*** DATASET RECORDS Section Begins ***

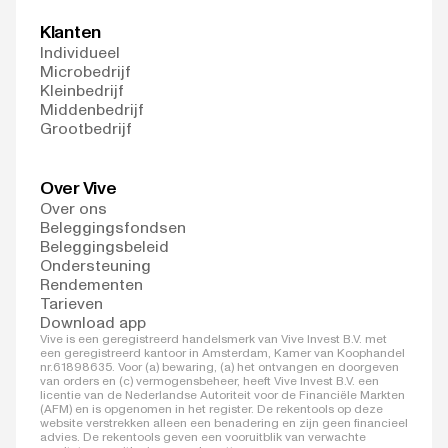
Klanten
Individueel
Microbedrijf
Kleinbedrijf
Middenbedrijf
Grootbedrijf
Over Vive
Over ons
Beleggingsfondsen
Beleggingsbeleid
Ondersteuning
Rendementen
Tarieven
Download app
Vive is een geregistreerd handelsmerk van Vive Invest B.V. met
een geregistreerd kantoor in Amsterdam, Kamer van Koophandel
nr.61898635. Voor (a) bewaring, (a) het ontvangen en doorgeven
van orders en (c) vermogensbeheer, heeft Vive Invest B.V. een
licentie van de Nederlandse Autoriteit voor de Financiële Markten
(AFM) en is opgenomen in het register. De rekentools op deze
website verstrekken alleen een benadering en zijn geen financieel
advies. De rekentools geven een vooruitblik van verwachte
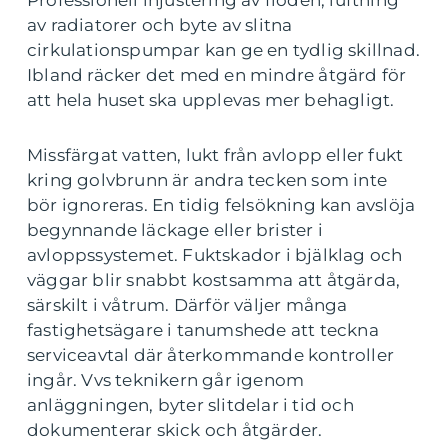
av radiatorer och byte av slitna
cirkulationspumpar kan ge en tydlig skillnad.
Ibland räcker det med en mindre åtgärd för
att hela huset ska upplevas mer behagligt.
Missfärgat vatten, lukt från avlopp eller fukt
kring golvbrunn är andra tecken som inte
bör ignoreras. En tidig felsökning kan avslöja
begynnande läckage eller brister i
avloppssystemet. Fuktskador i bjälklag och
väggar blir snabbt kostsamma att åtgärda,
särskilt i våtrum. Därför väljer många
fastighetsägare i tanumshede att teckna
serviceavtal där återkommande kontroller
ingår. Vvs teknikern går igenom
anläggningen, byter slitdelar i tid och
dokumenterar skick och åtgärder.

*** DATASET RECORDS Section Ends ***

→ EXERCISE REQUIREMENTS:
In the preceding material, find each line holding the word "eller" and copy it out.

→ REPLY:
Missfärgat vatten, lukt från avlopp eller fukt
begynnande läckage eller brister i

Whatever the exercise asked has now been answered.